L’appel de Ramdin, qui avait récemment visité Haïti, intervient dans un contexte d’épreuve pour le Dg.ai de la PNH et l’ensemble du CSPN et d’une urgence réelle à accélérer le déploiement de la FRG.

« Les attaques incessantes contre les communautés et les pertes en vies humaines soulignent la gravité des conditions de sécurité en Haïti et renforcent l’urgence d’intensifier les efforts de sécurité haïtiens et internationaux pour lutter contre ces gangs impitoyables », a déclaré Stéphane Dujarric, porte‑parole du secrétaire général de l’ONU, lors d’un point de presse à New York ce mardi.
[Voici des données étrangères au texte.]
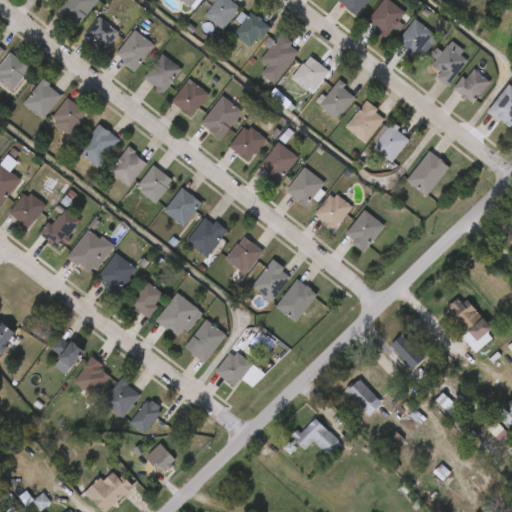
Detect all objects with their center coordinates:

D’autres fronts pourraient s’ouvrir :
Léogâne sous la menace

« Depuis deux semaines, Léogâne est sous la menace des gangs. Le 12 août, les gangs ont attaqué et saccagé le commissariat de Gressier, à Santo. La police et les autorités locales sont en alerte », a confié une source proche de la police de Léogâne.

« Il y a des menaces très inquiétantes sur la commune de Léogâne, en raison des avancées des groupes de Gressier en direction de la ville », a expliqué l’administrateur de la mairie, Me Alteau Jean‑Baptiste, précisant que des messages circulent depuis plusieurs semaines sur les réseaux sociaux.

La mairie a pris des dispositions. Il y a eu des discussions avec le commissaire du gouvernement, le vice‑délégué, le commissaire de police, des responsables du Task Force, a indiqué l’administrateur, soulignant que la mairie et les autorités assument leurs responsabilités.

Par ailleurs, dans une énième vidéo de Lanmo San Jou exhibant plusieurs dizaines de fusils automatiques a alimenté les inquiétudes sur les réseaux sociaux. Il a dit qu’il n’a pas peur en demandant la paix. De manière à peine voilée, le chef de gang et ses hommes, avec l’appui de Chen Mechan, de Jeff Canaan, ont indiqué avoir beaucoup de force et de moyens. « Ils ont commis l’erreur de me laisser m’enrichir », a dit Lanmò San Jou, qui n’a jamais fait de mystère sur ses capacités d’acquérir des armes et des munitions au marché noir.